Ausstellung Hof Jünger

KIRCHHELLEN Bettina Büssings Augen strahlen. Ihre Bilder tun es auch. Gestern eröffnete die Kirchhellenerin ihre Ausstellung „Palette Variablo“ im Hof Jünger.

von Von Iris Woitschell

, 11.04.2010

Die Ausstellung zeigt eine Reise durch die Zeit – 13 Jahre, in denen sich Büssing mit der Malerei beschäftigt hat. Der Besucher beginnt in der Gegenwart. „Ich lasse mich oft durch Lichtverhältnisse inspirieren“, erklärt die Künstlerin, die ihre Winterbilder im Erdgeschoss zeigt. Diese sind keineswegs düster. Sie strahlen Lebensfreude und Energie aus. „So richtig wirken die Bilder erst, wenn man sie mit etwas Abstand betrachtet“, findet eine Besucherin.

„Metallische Farben in Rot“ heißt Büssings Lieblingsbild. Acryl mit Spachteltechnik. Entstanden ist es in diesem Jahr. „Das letzte Bild finde ich immer am schönsten“, so die Kirchhellenerin. Dass sie eine breite Palette an Maltechniken beherrscht, zeigt sich im Raum der Sommerbilder. Weiß ist die vorherrschende Farbe. Mit einer speziellen Mischtechnik – „Wie es genau geht, will ich nicht verraten“ – bringt die Malerin den Farbenreichtum des Himmels auf die Leinwand. „Vulkangestein“ heißt die sommerliche Landschaft, in der Büssing nicht nur Farbe, sondern auch Steine und ihre Ohrringe verarbeitet hat: „Ich dachte, die machen sich hier gut.“ In dieser Zeit habe sie viel experimentiert, auch mit Gips und Sand.

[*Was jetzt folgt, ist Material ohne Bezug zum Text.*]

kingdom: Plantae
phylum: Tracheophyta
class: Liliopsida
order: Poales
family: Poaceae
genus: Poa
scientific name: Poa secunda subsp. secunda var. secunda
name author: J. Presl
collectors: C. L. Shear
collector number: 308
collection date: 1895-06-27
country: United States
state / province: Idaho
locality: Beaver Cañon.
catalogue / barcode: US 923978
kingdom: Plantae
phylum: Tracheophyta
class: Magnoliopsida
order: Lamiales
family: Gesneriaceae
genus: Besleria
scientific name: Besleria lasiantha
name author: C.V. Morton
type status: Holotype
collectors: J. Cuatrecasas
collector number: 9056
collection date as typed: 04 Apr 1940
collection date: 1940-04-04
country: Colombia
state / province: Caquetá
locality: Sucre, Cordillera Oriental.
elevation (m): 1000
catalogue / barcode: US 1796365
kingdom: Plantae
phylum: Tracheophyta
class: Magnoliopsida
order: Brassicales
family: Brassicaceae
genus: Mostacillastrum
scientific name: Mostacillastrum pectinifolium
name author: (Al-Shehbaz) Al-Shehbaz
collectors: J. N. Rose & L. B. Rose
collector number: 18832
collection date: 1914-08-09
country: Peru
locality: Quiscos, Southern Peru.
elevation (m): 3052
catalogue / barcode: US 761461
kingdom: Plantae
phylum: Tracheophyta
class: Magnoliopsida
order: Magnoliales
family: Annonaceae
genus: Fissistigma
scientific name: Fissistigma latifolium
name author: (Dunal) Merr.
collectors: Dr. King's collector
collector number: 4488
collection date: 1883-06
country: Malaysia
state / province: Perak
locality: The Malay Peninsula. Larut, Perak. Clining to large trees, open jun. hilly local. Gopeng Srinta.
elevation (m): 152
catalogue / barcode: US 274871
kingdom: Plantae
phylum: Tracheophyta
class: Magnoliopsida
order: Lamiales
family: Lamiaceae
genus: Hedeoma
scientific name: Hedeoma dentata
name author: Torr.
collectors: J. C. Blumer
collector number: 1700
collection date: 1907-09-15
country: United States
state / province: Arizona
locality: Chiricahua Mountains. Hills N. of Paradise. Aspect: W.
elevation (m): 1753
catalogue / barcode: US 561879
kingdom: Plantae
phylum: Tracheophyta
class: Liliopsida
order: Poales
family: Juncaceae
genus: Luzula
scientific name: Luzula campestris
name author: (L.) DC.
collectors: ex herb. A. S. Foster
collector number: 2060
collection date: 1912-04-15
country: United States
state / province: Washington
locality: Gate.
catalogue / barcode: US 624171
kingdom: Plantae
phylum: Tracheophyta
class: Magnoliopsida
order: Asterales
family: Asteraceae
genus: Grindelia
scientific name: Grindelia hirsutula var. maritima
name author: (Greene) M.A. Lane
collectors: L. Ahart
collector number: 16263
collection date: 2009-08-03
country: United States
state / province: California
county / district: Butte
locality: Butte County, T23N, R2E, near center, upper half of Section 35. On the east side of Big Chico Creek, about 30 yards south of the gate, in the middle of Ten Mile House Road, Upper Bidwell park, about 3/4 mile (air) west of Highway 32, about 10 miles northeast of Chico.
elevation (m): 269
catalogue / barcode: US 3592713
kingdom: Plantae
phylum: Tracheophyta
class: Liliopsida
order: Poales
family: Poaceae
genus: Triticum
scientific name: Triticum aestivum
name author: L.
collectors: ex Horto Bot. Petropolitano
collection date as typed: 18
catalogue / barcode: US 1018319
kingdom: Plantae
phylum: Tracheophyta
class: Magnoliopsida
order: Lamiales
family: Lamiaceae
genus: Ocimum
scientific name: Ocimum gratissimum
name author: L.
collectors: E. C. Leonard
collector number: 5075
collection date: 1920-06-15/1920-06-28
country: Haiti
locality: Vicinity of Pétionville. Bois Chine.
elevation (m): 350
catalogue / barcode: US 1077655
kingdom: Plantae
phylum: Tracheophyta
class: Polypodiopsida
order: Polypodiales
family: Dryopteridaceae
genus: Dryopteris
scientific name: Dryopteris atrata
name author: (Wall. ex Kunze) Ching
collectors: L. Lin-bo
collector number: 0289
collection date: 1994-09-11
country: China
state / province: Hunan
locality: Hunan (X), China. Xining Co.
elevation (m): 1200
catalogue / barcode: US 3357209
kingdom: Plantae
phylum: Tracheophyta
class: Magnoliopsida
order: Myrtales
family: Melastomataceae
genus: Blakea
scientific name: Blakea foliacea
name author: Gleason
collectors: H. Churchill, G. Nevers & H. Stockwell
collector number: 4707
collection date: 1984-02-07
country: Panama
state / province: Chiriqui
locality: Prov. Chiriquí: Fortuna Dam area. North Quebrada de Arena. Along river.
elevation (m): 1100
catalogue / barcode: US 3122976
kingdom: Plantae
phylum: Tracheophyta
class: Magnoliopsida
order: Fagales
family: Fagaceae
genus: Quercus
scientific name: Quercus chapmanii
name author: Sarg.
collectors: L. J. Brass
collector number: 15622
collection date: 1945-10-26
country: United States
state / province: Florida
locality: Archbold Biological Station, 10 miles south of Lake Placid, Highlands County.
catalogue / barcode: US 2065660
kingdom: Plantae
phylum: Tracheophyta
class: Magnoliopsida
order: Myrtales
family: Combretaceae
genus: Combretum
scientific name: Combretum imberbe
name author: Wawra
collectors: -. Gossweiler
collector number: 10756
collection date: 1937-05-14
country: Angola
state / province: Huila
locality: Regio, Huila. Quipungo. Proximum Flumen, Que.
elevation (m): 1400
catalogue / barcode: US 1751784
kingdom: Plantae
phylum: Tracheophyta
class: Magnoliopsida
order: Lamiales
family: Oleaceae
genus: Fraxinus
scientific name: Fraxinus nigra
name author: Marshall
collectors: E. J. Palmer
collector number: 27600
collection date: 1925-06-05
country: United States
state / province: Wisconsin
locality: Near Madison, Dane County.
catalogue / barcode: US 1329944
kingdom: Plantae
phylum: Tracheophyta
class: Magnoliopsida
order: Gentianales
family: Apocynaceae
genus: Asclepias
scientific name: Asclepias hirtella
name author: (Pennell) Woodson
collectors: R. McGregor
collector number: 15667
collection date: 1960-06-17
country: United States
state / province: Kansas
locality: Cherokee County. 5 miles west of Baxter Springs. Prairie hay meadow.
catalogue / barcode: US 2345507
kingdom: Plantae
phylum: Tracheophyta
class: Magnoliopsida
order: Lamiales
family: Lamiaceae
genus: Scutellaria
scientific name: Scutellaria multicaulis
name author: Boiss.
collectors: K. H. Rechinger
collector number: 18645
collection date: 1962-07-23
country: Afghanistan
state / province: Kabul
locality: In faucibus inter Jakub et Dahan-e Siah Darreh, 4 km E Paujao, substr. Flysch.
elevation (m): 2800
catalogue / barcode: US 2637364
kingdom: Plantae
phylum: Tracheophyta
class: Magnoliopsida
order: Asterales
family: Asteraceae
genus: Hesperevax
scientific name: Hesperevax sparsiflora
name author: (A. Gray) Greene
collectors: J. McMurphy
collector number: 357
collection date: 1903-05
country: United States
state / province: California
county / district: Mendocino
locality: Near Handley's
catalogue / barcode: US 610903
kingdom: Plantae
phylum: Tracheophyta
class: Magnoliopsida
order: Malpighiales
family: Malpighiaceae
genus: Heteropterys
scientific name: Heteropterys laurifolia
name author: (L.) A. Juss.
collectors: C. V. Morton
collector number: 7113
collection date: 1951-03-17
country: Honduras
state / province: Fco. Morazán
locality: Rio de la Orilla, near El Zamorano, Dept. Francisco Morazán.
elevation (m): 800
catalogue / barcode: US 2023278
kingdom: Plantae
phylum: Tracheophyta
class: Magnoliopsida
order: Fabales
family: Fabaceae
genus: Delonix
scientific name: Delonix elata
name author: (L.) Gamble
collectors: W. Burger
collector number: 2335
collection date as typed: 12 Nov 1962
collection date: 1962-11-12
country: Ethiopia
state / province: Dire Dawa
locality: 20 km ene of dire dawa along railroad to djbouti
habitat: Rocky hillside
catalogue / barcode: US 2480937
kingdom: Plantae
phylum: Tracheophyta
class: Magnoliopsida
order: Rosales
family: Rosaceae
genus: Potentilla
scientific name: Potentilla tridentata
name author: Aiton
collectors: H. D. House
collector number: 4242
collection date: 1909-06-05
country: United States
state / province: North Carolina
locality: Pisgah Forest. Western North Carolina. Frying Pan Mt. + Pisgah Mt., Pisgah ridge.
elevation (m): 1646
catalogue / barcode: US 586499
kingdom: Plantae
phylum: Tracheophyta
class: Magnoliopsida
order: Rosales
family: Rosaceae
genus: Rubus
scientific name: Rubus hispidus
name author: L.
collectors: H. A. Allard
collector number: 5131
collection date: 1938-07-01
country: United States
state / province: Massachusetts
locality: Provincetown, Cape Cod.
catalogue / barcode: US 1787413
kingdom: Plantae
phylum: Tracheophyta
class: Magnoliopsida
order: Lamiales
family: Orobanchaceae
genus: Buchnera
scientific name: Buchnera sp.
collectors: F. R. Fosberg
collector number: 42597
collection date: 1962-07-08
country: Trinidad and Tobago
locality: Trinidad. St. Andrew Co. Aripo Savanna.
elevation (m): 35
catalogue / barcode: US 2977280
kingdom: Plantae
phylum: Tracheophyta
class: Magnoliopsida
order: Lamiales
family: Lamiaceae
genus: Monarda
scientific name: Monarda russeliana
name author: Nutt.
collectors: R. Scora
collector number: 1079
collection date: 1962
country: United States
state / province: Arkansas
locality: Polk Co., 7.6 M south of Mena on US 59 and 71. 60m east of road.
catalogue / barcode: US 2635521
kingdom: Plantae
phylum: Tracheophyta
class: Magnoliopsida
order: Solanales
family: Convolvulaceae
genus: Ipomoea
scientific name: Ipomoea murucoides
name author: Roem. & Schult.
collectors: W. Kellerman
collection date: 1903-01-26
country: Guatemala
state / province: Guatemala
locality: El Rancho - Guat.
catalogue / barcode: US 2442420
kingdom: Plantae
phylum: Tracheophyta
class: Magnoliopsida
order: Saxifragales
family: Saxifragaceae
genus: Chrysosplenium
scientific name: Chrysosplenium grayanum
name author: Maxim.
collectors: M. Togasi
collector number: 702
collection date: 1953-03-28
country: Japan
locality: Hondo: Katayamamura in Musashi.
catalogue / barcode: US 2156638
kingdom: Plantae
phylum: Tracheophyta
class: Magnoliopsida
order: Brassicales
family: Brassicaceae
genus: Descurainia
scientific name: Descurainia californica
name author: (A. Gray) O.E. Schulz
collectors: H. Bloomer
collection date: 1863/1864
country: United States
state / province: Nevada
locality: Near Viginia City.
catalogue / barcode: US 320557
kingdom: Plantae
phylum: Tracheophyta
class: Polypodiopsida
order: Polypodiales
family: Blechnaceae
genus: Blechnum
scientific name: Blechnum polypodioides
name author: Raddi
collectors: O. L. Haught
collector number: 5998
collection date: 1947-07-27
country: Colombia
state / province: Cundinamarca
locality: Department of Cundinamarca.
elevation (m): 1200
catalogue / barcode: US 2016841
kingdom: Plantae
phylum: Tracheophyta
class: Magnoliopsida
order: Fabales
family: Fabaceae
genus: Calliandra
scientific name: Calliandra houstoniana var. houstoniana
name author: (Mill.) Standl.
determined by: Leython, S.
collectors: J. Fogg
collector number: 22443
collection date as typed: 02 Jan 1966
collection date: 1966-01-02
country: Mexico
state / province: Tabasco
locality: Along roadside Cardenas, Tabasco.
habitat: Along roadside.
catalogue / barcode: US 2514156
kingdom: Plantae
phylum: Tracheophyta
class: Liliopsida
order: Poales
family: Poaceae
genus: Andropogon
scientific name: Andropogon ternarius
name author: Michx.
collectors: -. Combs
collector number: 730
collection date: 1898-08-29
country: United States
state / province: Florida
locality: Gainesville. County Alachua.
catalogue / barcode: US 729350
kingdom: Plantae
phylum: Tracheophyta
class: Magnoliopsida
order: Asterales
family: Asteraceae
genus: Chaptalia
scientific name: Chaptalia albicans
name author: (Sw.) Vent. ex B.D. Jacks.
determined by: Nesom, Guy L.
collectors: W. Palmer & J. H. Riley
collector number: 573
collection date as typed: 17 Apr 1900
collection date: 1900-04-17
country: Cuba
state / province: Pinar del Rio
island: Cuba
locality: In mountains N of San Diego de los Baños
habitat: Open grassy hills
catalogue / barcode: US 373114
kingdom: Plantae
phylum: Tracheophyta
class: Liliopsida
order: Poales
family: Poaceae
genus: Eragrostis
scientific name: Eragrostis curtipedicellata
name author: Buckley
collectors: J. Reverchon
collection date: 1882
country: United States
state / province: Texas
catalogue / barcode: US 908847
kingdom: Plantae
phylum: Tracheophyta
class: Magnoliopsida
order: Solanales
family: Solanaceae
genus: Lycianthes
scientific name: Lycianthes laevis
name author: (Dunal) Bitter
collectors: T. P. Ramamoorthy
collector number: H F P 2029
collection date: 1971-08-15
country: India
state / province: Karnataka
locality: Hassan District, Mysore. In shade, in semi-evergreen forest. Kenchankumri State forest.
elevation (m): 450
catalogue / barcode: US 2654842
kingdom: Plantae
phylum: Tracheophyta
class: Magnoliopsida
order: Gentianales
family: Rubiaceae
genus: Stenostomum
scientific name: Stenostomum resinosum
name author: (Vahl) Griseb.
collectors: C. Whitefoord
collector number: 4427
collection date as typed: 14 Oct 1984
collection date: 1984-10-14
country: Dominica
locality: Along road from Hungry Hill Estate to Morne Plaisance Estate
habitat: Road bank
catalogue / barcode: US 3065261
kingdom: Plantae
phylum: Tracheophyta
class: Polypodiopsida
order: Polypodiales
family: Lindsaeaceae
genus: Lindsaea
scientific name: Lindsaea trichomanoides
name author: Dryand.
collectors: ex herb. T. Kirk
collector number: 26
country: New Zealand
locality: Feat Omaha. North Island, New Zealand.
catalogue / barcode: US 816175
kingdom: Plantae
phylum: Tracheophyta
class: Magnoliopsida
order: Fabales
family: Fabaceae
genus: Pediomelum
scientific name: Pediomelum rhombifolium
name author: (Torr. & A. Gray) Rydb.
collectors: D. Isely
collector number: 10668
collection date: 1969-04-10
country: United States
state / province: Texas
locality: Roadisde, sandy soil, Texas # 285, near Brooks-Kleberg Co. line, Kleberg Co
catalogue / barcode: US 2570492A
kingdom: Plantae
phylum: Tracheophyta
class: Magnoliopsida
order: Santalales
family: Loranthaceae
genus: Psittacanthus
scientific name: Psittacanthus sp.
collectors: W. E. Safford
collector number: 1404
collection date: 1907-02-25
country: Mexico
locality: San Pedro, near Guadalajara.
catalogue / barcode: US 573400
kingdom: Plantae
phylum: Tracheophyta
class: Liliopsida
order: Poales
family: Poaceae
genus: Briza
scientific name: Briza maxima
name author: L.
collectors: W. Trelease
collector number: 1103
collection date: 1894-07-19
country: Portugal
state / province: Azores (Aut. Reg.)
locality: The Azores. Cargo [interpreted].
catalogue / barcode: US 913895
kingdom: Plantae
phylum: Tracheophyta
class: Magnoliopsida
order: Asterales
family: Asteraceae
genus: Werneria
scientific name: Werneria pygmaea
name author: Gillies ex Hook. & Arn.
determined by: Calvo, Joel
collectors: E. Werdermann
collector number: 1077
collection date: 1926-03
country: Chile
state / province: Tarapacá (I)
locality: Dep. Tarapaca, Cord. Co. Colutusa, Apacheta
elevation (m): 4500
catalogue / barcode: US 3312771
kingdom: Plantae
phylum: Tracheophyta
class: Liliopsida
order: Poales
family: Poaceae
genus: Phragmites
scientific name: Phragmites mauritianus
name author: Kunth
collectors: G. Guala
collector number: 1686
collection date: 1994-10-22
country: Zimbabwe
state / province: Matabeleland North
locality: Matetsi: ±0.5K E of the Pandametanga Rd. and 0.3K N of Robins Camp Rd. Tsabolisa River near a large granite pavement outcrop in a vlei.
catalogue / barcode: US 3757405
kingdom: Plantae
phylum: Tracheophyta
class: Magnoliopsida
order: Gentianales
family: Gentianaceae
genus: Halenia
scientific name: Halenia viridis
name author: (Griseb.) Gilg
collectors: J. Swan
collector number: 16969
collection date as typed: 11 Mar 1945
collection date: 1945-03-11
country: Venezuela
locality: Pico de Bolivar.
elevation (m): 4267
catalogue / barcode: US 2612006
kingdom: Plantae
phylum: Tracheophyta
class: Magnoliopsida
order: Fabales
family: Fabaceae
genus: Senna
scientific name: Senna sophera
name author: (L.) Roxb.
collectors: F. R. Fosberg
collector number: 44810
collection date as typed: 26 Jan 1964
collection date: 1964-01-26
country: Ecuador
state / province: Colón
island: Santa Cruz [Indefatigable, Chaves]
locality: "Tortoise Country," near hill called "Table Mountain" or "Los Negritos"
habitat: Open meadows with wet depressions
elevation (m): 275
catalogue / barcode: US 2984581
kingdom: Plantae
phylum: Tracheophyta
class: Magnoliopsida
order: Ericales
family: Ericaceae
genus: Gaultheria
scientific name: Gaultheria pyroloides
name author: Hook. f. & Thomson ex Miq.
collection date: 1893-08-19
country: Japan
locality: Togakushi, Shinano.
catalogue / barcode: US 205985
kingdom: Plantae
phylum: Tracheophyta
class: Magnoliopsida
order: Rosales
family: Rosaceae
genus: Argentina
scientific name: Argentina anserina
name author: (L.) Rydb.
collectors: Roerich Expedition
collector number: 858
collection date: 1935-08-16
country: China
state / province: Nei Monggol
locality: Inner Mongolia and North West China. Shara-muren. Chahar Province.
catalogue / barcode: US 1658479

Ihre knallige Phase hatte Bettina Büssing 2005. Dort entstanden zwei beeindruckende, großformatige Ölbilder mit den Titeln „Dschungel“ und „Paradies“ (520 und 800 Euro). „Am Anfang habe ich alles abgemalt“, dann habe ich mich mehr davon gelöst und eigene Ideen und Fantasien umgesetzt.“ Eine dieser Ideen war, ein Bild mit geschlossenen Augen zu malen. Je weiter der Besucher in die Vergangenheit schaut, 1997 begann Büssing mit der Malerei, desto gegenständlicher werden die Motive. Aquarellbilder in kleineren Formaten zeigen Blumen, Landschaften und Portraits. Unter der Anleitung ihrer Kirchhellener Dozentin Renate Worberg habe sie zunächst gelernt, Formen in Bildern zu erkennen und herauszuarbeiten. Im Studium der alten Meister sei dann das Auge geschult worden. Arbeiten von Matisse, van Gogh und Picasso seien immer wieder aufgegriffen worden. Wie schafft man es, über 13 Jahre derart kreativ zu sein? Büssing: „Man braucht Zeit und Muße.“

Die Ausstellung „Palette Variablo“ von Bettina Büssing ist noch am kommenden Samstag (17.) von 15 bis 18 Uhr und am Sonntag, 18. April, von 11 bis 18 Uhr im Hof Jünger, Wellbraucksweg 4, zu sehen. Im Mai stellt dann die Bottroper Malerin Elisabeth Dörr ihre Bilder aus.